Hi, I’m training an ASR model by fine-tuning Wav2Vec2 with the Common Voice dataset, and I’m encountering OSError: [Errno 27] File too large: '../../.cache/downloads/extracted/704d7c5b5c20bb11fc3c9632e47ae1406eb27b1056839928f95e52f8b6051802/ja_other_0/common_voice_ja_36362701.mp3'
when loading the data.
I’m pretty sure the cause is the file name (path) being too long, exceeding the limit allowed in AFS. The file system actually still has a plenty of free storage.
Environment
- OS: Linux
- File system: AFS
Code
def load_data(dataset: str,
lang: str,
cache_dir: str,
enable_caching: bool) -> Dict[str, Dataset]:
"""Load data from Hugging Face Datasets."""
if not enable_caching:
print("Caching disabled; redownloading the data...")
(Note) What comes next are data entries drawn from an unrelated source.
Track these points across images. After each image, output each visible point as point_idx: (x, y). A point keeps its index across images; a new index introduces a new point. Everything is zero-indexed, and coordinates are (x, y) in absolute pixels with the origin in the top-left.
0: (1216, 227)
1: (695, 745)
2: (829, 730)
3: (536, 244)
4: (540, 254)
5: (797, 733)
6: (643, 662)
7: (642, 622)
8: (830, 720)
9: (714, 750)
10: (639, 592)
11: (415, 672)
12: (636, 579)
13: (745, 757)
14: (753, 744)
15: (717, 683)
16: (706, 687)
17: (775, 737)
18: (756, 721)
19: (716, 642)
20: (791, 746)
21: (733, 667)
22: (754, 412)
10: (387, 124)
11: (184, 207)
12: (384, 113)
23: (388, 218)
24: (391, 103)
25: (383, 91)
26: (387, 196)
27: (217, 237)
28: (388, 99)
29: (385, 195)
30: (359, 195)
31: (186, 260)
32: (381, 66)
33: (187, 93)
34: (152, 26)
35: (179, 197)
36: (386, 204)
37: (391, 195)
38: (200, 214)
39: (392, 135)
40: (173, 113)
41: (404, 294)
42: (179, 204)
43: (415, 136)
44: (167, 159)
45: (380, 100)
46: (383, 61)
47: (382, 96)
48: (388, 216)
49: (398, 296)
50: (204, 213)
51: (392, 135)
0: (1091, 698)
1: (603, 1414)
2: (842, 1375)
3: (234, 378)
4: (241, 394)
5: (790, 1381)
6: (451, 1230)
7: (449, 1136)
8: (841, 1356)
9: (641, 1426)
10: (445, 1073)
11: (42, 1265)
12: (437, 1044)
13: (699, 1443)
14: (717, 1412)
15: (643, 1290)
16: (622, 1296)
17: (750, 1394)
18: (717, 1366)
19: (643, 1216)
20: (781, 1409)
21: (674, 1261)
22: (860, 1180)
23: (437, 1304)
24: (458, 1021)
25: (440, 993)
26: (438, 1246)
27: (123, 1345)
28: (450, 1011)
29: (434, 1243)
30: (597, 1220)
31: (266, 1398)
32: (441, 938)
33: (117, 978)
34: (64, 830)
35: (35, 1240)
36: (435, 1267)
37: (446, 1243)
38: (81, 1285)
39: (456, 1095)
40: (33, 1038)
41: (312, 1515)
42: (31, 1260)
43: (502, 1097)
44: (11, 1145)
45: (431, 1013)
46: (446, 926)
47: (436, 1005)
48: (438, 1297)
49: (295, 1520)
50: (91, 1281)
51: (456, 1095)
download_mode = "force_redownload"
else:
print("Caching enabled; using the cached data...")
download_mode = "reuse_dataset_if_exists" # default
train = load_dataset(dataset,
lang,
split="train",
trust_remote_code=True,
cache_dir=cache_dir,
download_mode=download_mode)
valid = load_dataset(dataset,
lang,
split="valid",
trust_remote_code=True,
cache_dir=cache_dir,
download_mode=download_mode)
return {"train": train,
"valid": valid}
To prevent caching, I forced redownload of the data and disabled caching by calling datasets.disable_caching()
globally, but it still seems to store the data locally (temporarily)? and is causing the same error.
I know that this can be prevented by using the streaming mode, but can we somehow shorten the filename? If not, I’d love to have an option where the 704d7c5b5c20bb11fc3c9632e47ae1406eb27b1056839928f95e52f8b6051802
part can be shortened safely.
Or is there any other solutions to this error?